A mutation that prevents skin cells from making normal connections with each other plays an unexpectedly early and important role in the development of the skin cancer, suggests a study published in the February 23, 2001 issue of Cell.
By altering one molecule in a skin cell-cell junction in mice researchers at the University of Chicago profoundly changed the skin and caused it to behave like a pre-cancerous condition called squamous cell carcinoma in situ. Squamous cell carcinoma is one of the two most common forms of skin cancer with more than one million cases reported in the United States each year.
"Although mutations of this molecule have been found in some types of cancer, it has generally been assumed that this was a late event following other mutations disrupting cell-cycle control," said Elaine Fuchs, Ph.D., Amgen Professor of Molecular Genetics and Cell Biology and a Howard Hughes Investigator at the University of Chicago, and lead investigator of the study.

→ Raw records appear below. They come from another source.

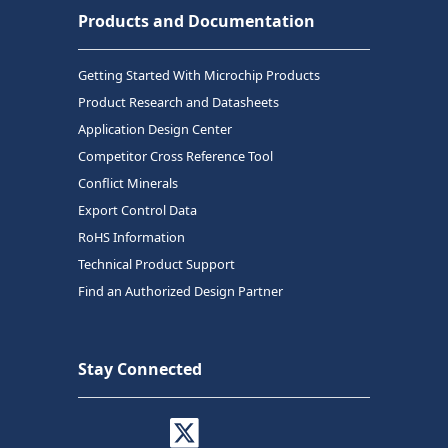
Products and Documentation
Getting Started With Microchip Products
Product Research and Datasheets
Application Design Center
Competitor Cross Reference Tool
Conflict Minerals
Export Control Data
RoHS Information
Technical Product Support
Find an Authorized Design Partner
Stay Connected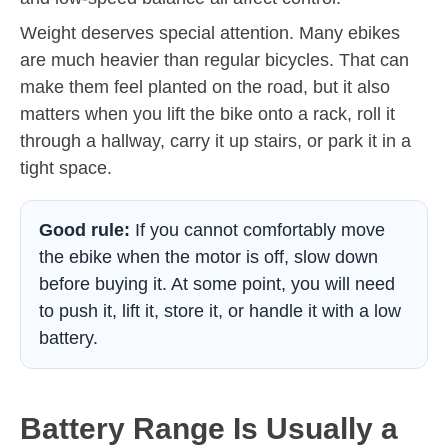
Weight deserves special attention. Many ebikes
are much heavier than regular bicycles. That can
make them feel planted on the road, but it also
matters when you lift the bike onto a rack, roll it
through a hallway, carry it up stairs, or park it in a
tight space.
Good rule:
If you cannot comfortably move
the ebike when the motor is off, slow down
before buying it. At some point, you will need
to push it, lift it, store it, or handle it with a low
battery.
Battery Range Is Usually a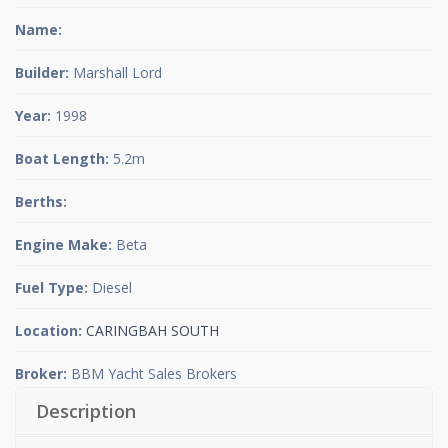
Name:
Builder:
Marshall Lord
Year:
1998
Boat Length:
5.2m
Berths:
Engine Make:
Beta
Fuel Type:
Diesel
Location:
CARINGBAH SOUTH
Broker:
BBM Yacht Sales Brokers
Description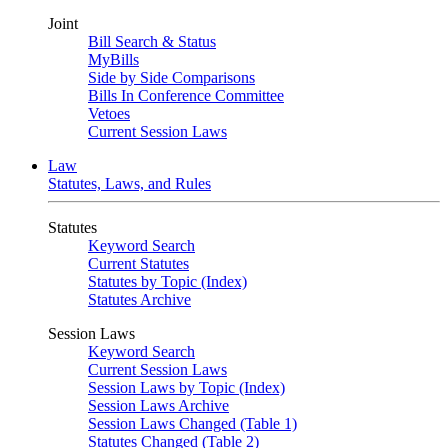
Joint
Bill Search & Status
MyBills
Side by Side Comparisons
Bills In Conference Committee
Vetoes
Current Session Laws
Law
Statutes, Laws, and Rules
Statutes
Keyword Search
Current Statutes
Statutes by Topic (Index)
Statutes Archive
Session Laws
Keyword Search
Current Session Laws
Session Laws by Topic (Index)
Session Laws Archive
Session Laws Changed (Table 1)
Statutes Changed (Table 2)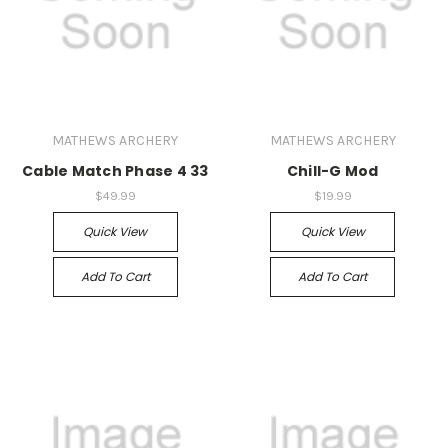
MATHEWS ARCHERY
MATHEWS ARCHERY
Cable Match Phase 4 33
Chill-G Mod
$49.99
$19.99
Quick View
Quick View
Add To Cart
Add To Cart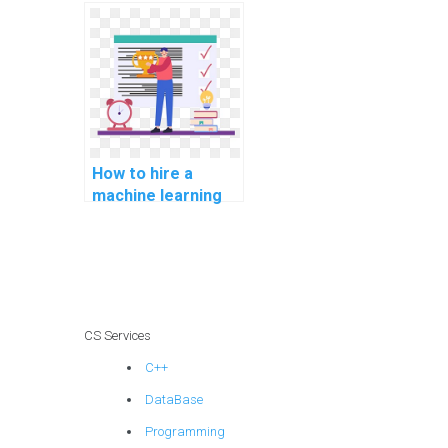
complete my ML
tasks for me?
How to hire a
machine learning
expert for my
assignment online?
CS Services
C++
DataBase
Programming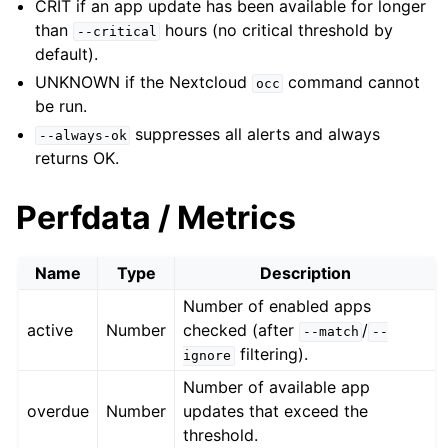
CRIT if an app update has been available for longer
than
hours (no critical threshold by
--critical
default).
UNKNOWN if the Nextcloud
command cannot
occ
be run.
suppresses all alerts and always
--always-ok
returns OK.
Perfdata / Metrics
Name
Type
Description
Number of enabled apps
active
Number
checked (after
/
--match
--
filtering).
ignore
Number of available app
overdue
Number
updates that exceed the
threshold.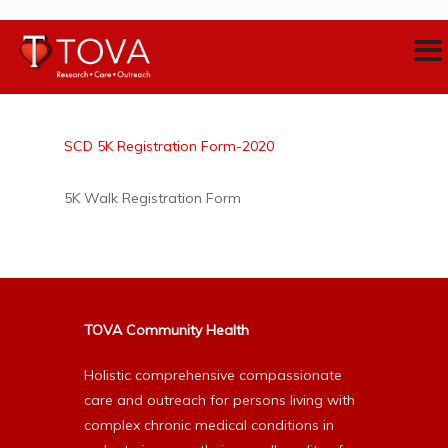
SCD 5K Registration Form-2020
5K Walk Registration Form
TOVA Community Health
Holistic comprehensive compassionate
care and outreach for persons living with
complex chronic medical conditions in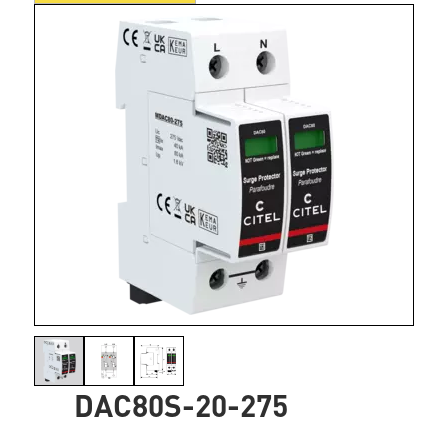
DAC80S-20-275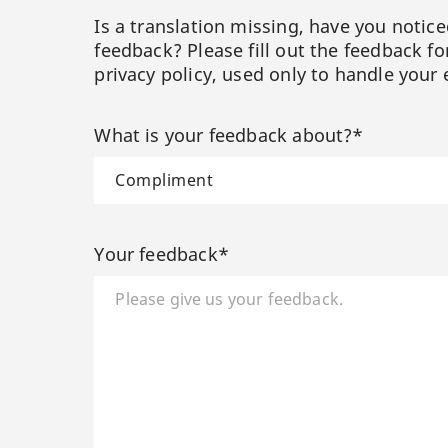
Is a translation missing, have you notic
feedback? Please fill out the feedback f
privacy policy, used only to handle your 
What is your feedback about?*
Your feedback*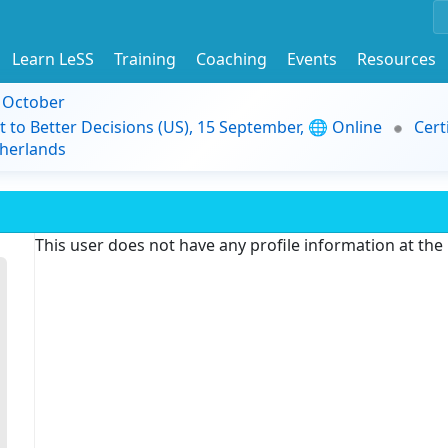
Learn LeSS
Training
Coaching
Events
Resources
9 October
t to Better Decisions (US), 15 September, 🌐 Online
Cert
herlands
This user does not have any profile information at th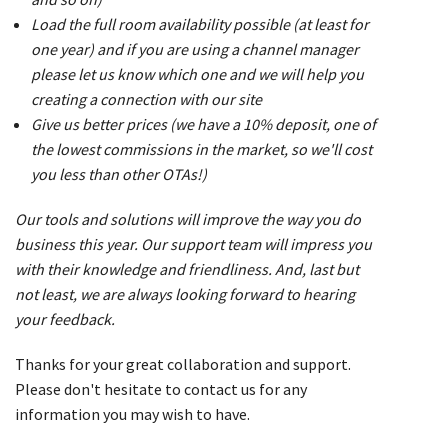
Load the full room availability possible (at least for
one year) and if you are using a channel manager
please let us know which one and we will help you
creating a connection with our site
Give us better prices (we have a 10% deposit, one of
the lowest commissions in the market, so we'll cost
you less than other OTAs!)
Our tools and solutions will improve the way you do
business this year. Our support team will impress you
with their knowledge and friendliness. And, last but
not least, we are always looking forward to hearing
your feedback.
Thanks for your great collaboration and support.
Please don't hesitate to contact us for any
information you may wish to have.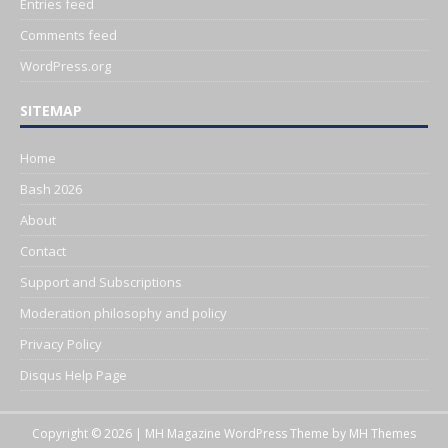
Entries feed
Comments feed
WordPress.org
SITEMAP
Home
Bash 2026
About
Contact
Support and Subscriptions
Moderation philosophy and policy
Privacy Policy
Disqus Help Page
Copyright © 2026 | MH Magazine WordPress Theme by
MH Themes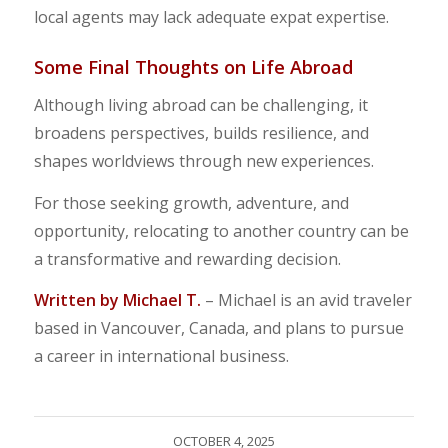
local agents may lack adequate expat expertise.
Some Final Thoughts on Life Abroad
Although living abroad can be challenging, it
broadens perspectives, builds resilience, and
shapes worldviews through new experiences.
For those seeking growth, adventure, and
opportunity, relocating to another country can be
a transformative and rewarding decision.
Written by Michael T.
– Michael is an avid traveler
based in Vancouver, Canada, and plans to pursue
a career in international business.
OCTOBER 4, 2025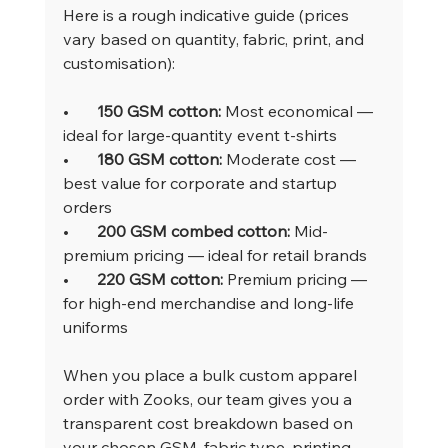
Here is a rough indicative guide (prices 
vary based on quantity, fabric, print, and 
customisation):
•       
150 GSM cotton: 
Most economical — 
ideal for large-quantity event t-shirts
•       
180 GSM cotton: 
Moderate cost — 
best value for corporate and startup 
orders
•       
200 GSM combed cotton: 
Mid-
premium pricing — ideal for retail brands
•       
220 GSM cotton: 
Premium pricing — 
for high-end merchandise and long-life 
uniforms
When you place a bulk custom apparel 
order with Zooks, our team gives you a 
transparent cost breakdown based on 
your chosen GSM, fabric type, printing 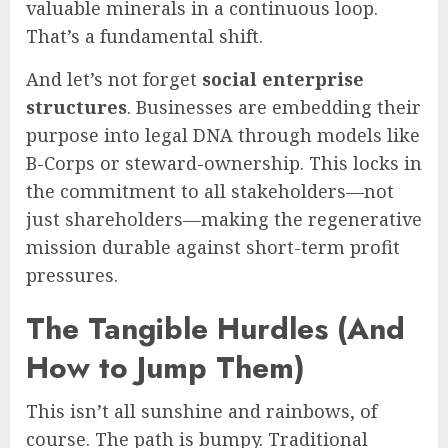
valuable minerals in a continuous loop.
That’s a fundamental shift.
And let’s not forget
social enterprise
structures
. Businesses are embedding their
purpose into legal DNA through models like
B-Corps or steward-ownership. This locks in
the commitment to all stakeholders—not
just shareholders—making the regenerative
mission durable against short-term profit
pressures.
The Tangible Hurdles (And
How to Jump Them)
This isn’t all sunshine and rainbows, of
course. The path is bumpy. Traditional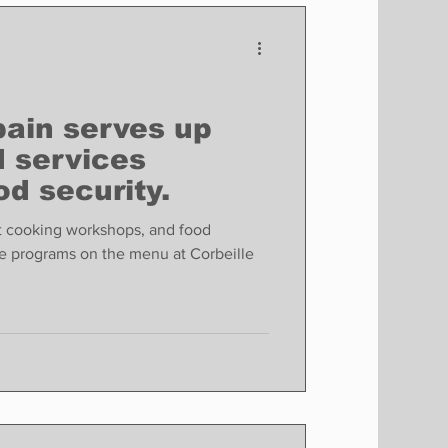
Finance
Business
Politics
pain serves up
 services
od security.
 cooking workshops, and food
he programs on the menu at Corbeille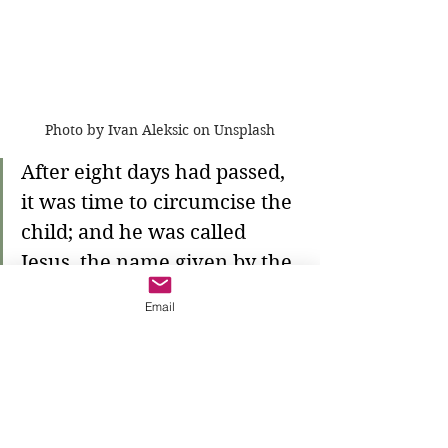
Photo by Ivan Aleksic on Unsplash
After eight days had passed, 
it was time to circumcise the 
child; and he was called 
Jesus, the name given by the 
angel before he was 
Email
conceived in the womb.
She and Joseph follow the law of the 
Lord. They circumcise their child 
into the covenant with Abraham so 
that he, too, shares in the promises 
of God. Our parents follow Mary's 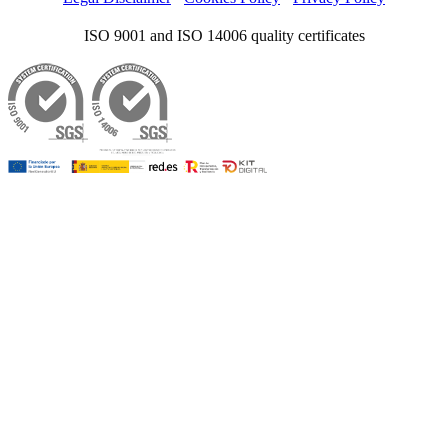
ISO 9001 and ISO 14006 quality certificates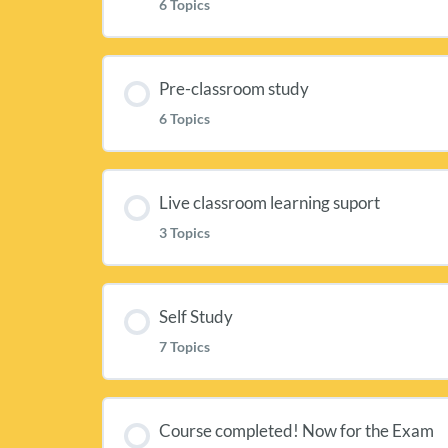
6 Topics
Lesson Content
Pre-classroom study
6 Topics
Welcome to the Academy of Cheese Le
Lesson Content
Academy of Cheese Online Resources
Live classroom learning suport
3 Topics
Getting ready for your classroom sess
The Level 2 Delegates Pack [ACL2a]
Lesson Content
Homework: Milk Production and Che
Self Study
The Level 2 Class Workbook for learni
7 Topics
Classroom Slides [ACL2c]
Homework: Maturing, Affinage & Gra
Level 2 Shortcuts and Audio recordin
Lesson Content
Cooking with Cheese: Baked Camemb
Course completed! Now for the Exam
Homework: Tasting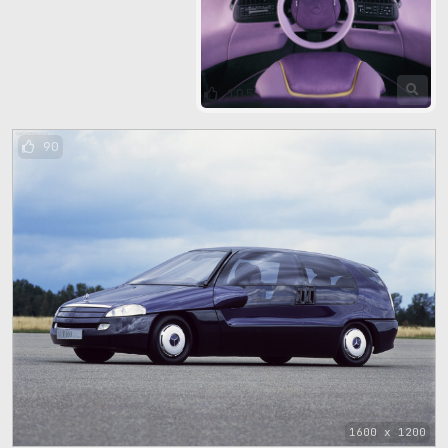
105
90
1600 x 1200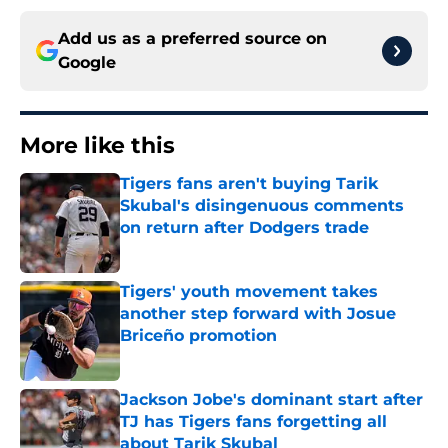
Add us as a preferred source on
Google
More like this
Tigers fans aren't buying Tarik
Skubal's disingenuous comments
on return after Dodgers trade
Published by on Invalid Date
Tigers' youth movement takes
another step forward with Josue
Briceño promotion
Published by on Invalid Date
Jackson Jobe's dominant start after
TJ has Tigers fans forgetting all
about Tarik Skubal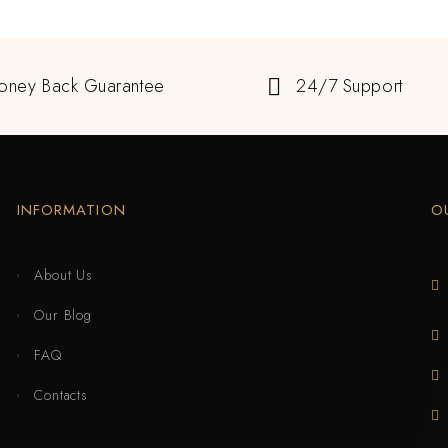
oney Back Guarantee
24/7 Support
INFORMATION
O
About Us
Our Blog
FAQ
Contacts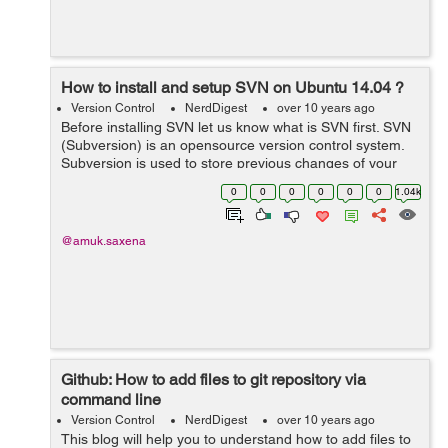
How to install and setup SVN on Ubuntu 14.04 ?
Version Control
NerdDigest
over 10 years ago
Before installing SVN let us know what is SVN first. SVN
(Subversion) is an opensource version control system.
Subversion is used to store previous changes of your
project like coding, documents, files. It is used to identify
0
0
0
0
0
0
1.04k
and track the change...
@amuk.saxena
Github: How to add files to git repository via
command line
Version Control
NerdDigest
over 10 years ago
This blog will help you to understand how to add files to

"We discovered surprisingly, this component's loss appears to be a critical early event in the development of skin cancer," said Fuchs. "This molecule appears to be doing more than simply participating in cell-cell junctions."
The organization the skin's epidermal layer depends on cell-cell connections formed by two types of intercellular structures: adherens junctions and desmosomes. The molecule alpha-catenin plays a role in adherens junctions and connects these junctions to a dynamic structural framework in the cell, the actin cytoskeleton.
Their strategy was to breed a mouse that has had the gene for alpha-catenin removed, or knocked-out, selectively in skin cells. The mouse embryo developed normally until its skin and hair begin to develop, around the 14th day of gestation. As these specialized cells, called keratinocytes, developed they did not make adherens junctions. The alpha-catenin needed to anchor the junction was missing.